En vue de permettre aux nombreuses femmes « compétentes et honnêtes » qui travaillent dans les institutions d’enseignement supérieur publiques du pays d’apporter leur contribution dans le débat public, Alan Ganoo, leader p.i. du MMM et leader de l’opposition a demandé, hier après-midi, au gouvernement de rétablir le droit pour les chargées de cours d’institutions telles l’Université de Maurice de se porter candidates aux élections. C’était lors du congrès des femmes du Remake de 2000 à l’auditorium de l’Université de Maurice (UoM).
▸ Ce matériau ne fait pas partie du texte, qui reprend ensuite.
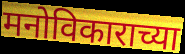
मनोविकाराच्या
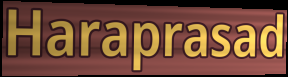
Haraprasad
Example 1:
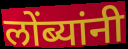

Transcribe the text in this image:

लोंब्यांनी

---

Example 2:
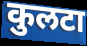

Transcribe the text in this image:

कुलटा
Le leader de l’opposition parle du paradoxe qui fait qu’en dépit des progrès accomplis dans les domaines de l’éducation et du développement économique et social, les femmes à Maurice sont encore, aujourd’hui, victimes de violence : certaines aux mains de leurs petits copains, d’autres, de la part de leurs époux violents. Il évoque le « décalage », selon lui, entre le discours et les actions de certains hommes politiques. Alan Ganoo évoque, à ce propos, les discussions autour de l’amendement au Domestic Violence Act sous le gouvernement PTr/MMM d’alors. « Certains ministre travaillistes n’étaient pas d’accord pour renforcer les droits des femmes », assure-t-il.
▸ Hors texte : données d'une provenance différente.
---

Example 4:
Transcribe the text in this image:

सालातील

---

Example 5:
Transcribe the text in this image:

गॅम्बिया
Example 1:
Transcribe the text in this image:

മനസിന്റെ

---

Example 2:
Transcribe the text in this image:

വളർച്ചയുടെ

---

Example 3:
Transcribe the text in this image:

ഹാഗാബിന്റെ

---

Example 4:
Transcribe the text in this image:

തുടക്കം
Il rappelle aussi que quand le nouveau Local Government Act a été présenté par le présent gouvernement travailliste et qu’il était question de proposer la disposition visant à contraindre chaque parti de présenter au moins une femme par arrondissement, le leader en congé du MMM, Paul Bérenger, était venu avec un amendement pour qu’une disposition semblable soit prise pour les élections générales aussi. Toutefois, dit-il, cet amendement a été refusé par le gouvernement. Soulignant le fait que les établissements d’enseignement supérieur publics tels l’Université de Maurice, l’University of Technology of Mauritius et le Mauritius Institute of Education (MIE) regorge de femmes compétentes et honnêtes, il a réclamé que le gouvernement rétablisse le droit pour les chargés de cours de ces établissements de se porter candidates aux élections.
Ce congrès MSM/MMM dans le cadre de la célébration de la Journée internationale de la Femme qui s’est déroulé en présence, notamment, de l’épouse du leader du Remake de 2000, lady Sarojini Jugnauth et de la soeur du leader en congé du MMM, Mme Marie-Claire Lagesse a aussi vu la participation du leader du MSM, Pravind Jgunauth, ainsi que des principales dirigeantes des commissions de femmes du MSM et du MMMM dont Mmes Leela Devi Dookhun, Lysie Ribot, Ariane Navarre-Marie, Maya Hanoomanjee, Françoise Labelle et Fazila Daureeawoo.